The origins of flash memory can be traced back to the development of the floating-gate MOSFET (FGMOS), also known as the floating-gate transistor. The original MOSFET (metal–oxide–semiconductor field-effect transistor), also known as the MOS transistor, was invented by Egyptian engineer Mohamed M. Atalla and Korean engineer Dawon Kahng at Bell Labs in 1959. Kahng went on to develop a variation, the floating-gate MOSFET, with Chinese engineer Simon Min Sze at Bell Labs in 1967. They proposed that it could be used as floating-gate memory cells for storing a form of programmable read-only memory (PROM) that is both non-volatile and re-programmable.

Early types of floating-gate memory included EPROM (erasable PROM) and EEPROM (electrically erasable PROM) in the 1970s. However, early floating-gate memory required engineers to build a memory cell for each bit of data, which proved to be cumbersome, slow, and expensive, restricting floating-gate memory to niche applications in the 1970s, such as military equipment and the earliest experimental mobile phones.

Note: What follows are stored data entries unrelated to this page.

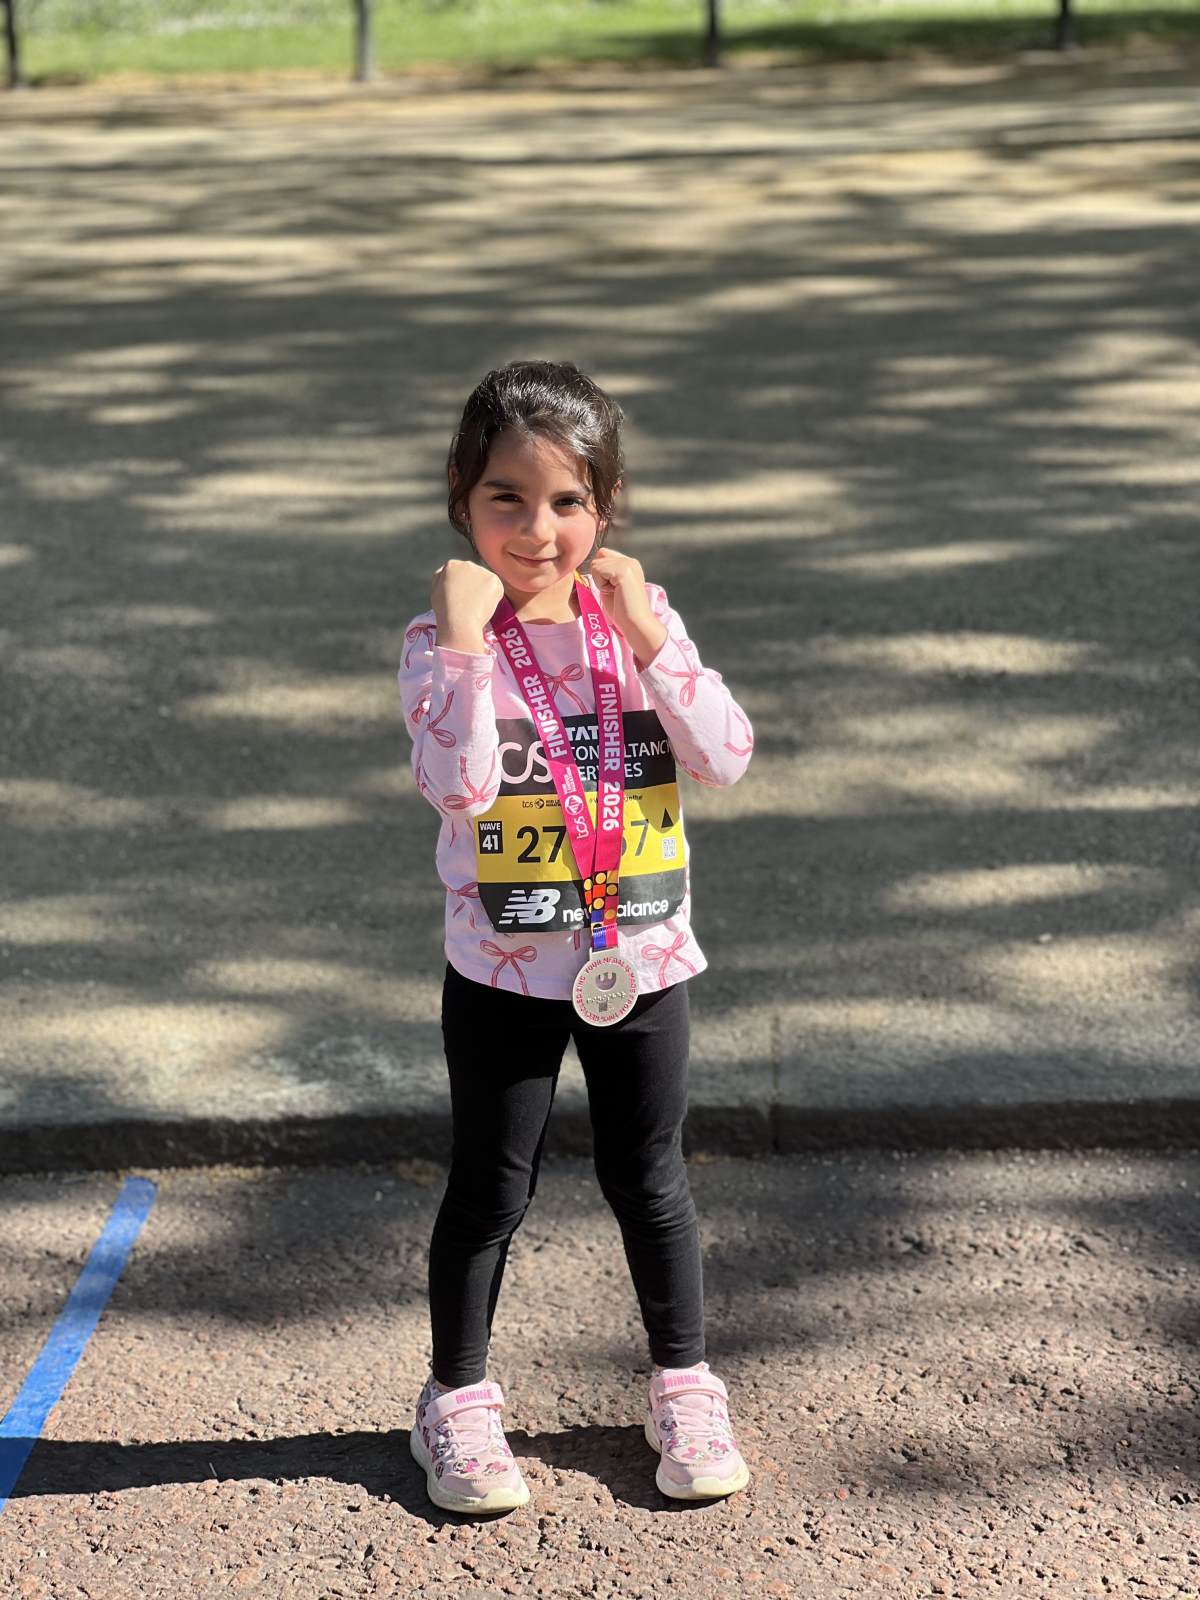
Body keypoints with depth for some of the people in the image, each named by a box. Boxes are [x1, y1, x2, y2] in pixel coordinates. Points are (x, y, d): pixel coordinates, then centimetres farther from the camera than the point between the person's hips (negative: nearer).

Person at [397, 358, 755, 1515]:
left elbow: (724, 759, -13)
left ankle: (683, 1388, 32)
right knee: (489, 1190, 10)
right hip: (502, 972, -2)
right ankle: (457, 1400, 28)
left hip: (640, 957, 2)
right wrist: (466, 640, -28)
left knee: (648, 1181, 14)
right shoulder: (444, 641, -11)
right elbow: (459, 787, -26)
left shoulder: (642, 623, -2)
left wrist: (648, 636, -19)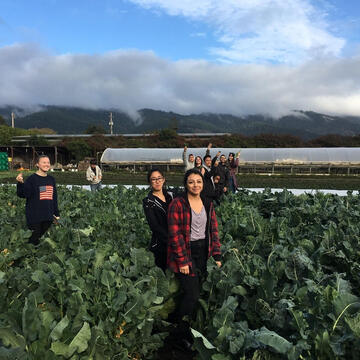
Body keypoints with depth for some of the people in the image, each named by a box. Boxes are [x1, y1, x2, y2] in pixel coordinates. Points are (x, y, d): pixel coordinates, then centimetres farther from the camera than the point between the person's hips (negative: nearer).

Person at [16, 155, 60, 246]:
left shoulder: (51, 179, 10)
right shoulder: (32, 179, -7)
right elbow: (22, 194, -13)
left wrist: (56, 213, 18)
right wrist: (20, 183, -31)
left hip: (48, 217, 5)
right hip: (34, 217, -5)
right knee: (34, 239, -1)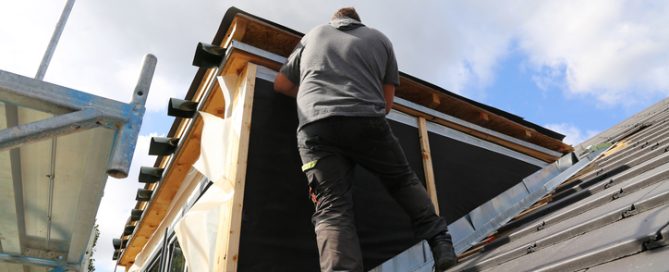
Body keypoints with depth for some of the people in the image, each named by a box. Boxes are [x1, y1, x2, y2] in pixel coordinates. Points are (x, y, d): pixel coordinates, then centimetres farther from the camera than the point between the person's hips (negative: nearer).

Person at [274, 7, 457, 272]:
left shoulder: (312, 36, 29)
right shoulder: (379, 38, 26)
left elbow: (281, 84, 33)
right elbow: (387, 103, 20)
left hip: (315, 127, 1)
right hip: (366, 122, 0)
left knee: (332, 208, -6)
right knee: (404, 180, 20)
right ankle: (440, 244, 12)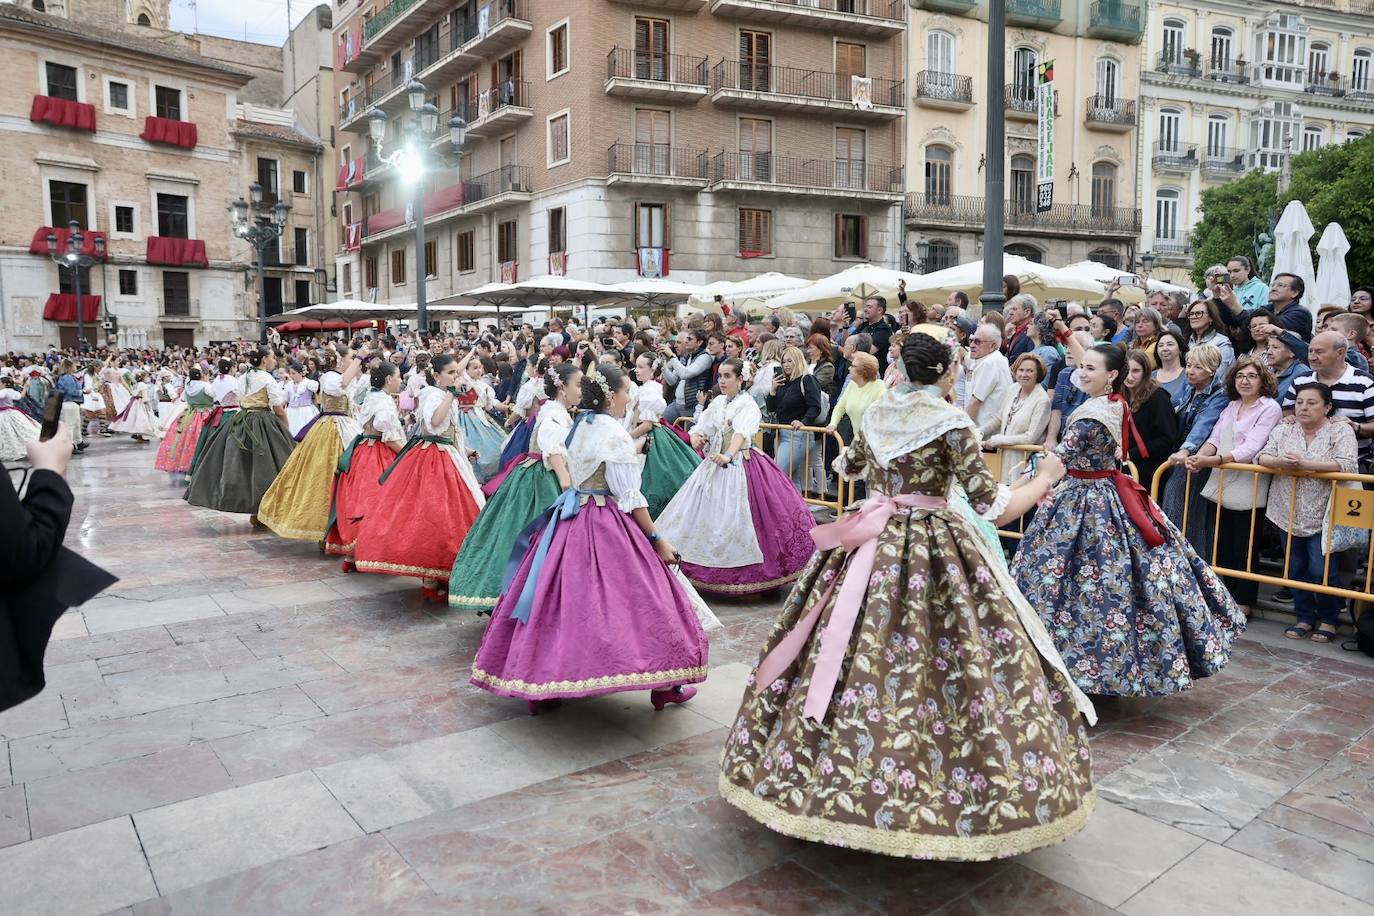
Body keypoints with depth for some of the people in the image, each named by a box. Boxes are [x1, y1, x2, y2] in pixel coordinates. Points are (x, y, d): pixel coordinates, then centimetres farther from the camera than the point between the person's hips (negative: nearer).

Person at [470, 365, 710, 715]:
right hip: (607, 524, -9)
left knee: (559, 599, 11)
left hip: (571, 519, 9)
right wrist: (657, 539, -10)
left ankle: (539, 686, 15)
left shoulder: (580, 426, 11)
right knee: (641, 601, 0)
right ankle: (662, 685, 9)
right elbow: (629, 497, -15)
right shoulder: (614, 433, -14)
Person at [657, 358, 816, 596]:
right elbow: (700, 427, 6)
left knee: (738, 518, -10)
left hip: (740, 467, -7)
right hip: (715, 465, 7)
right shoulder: (717, 402, 11)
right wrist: (695, 437, -18)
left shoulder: (747, 404, -10)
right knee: (705, 513, 6)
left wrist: (729, 455, -45)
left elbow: (741, 433, -28)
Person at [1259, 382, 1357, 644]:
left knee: (1321, 570, -5)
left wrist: (1304, 463, -23)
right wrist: (1279, 462, -20)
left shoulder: (1341, 431, -3)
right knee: (1296, 569, 9)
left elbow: (1346, 465, -17)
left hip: (1323, 517, -4)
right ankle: (1304, 617, 24)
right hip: (1290, 515, 4)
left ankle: (1329, 619, 16)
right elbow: (1261, 457, 2)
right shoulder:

Fujio Masuoka, while working for Toshiba, proposed a new type of floating-gate memory that allowed entire sections of memory to be erased quickly and easily, by applying a voltage to a single wire connected to a group of cells. This led to Masuoka’s invention of flash memory at Toshiba in 1980. According to Toshiba, the name “flash” was suggested by Masuoka’s colleague, Shōji Ariizumi, because the erasure process of the memory contents reminded him of the flash of a camera. Masuoka and colleagues presented the invention of NOR flash in 1984, and then NAND flash at the IEEE 1987 International Electron Devices Meeting (IEDM) held in San Francisco.

Toshiba commercially launched NAND flash memory in 1987. Intel Corporation introduced the first commercial NOR type flash chip in 1988. NOR-based flash has long erase and write times, but provides full address and data buses, allowing random access to any memory location. This makes it a suitable replacement for older read-only memory (ROM) chips, which are used to store program code that rarely needs to be updated, such as a computer’s BIOS or the firmware of set-top boxes. Its endurance may be from as little as 100 erase cycles for an on-chip flash memory, to a more typical 10,000 or 100,000 erase cycles, up to 1,000,000 erase cycles. NOR-based flash was the basis of early flash-based removable media; CompactFlash was originally based on it, though later cards moved to less expensive NAND flash.

NAND flash has reduced erase and write times, and requires less chip area per cell, thus allowing greater storage density and lower cost per bit than NOR flash. However, the I/O interface of NAND flash does not provide a random-access external address bus. Rather, data must be read on a block-wise basis, with typical block sizes of hundreds to thousands of bits. This makes NAND flash unsuitable as a drop-in replacement for program ROM, since most microprocessors and microcontrollers require byte-level random access. In this regard, NAND flash is similar to other secondary data storage devices, such as hard disks and optical media, and is thus highly suitable for use in mass-storage devices, such as memory cards and solid-state drives (SSD). Flash memory cards and SSDs store data using multiple NAND flash memory chips.

The first NAND-based removable memory card format was SmartMedia, released in 1995. Many others followed, including MultiMediaCard, Secure Digital, Memory Stick, and xD-Picture Card.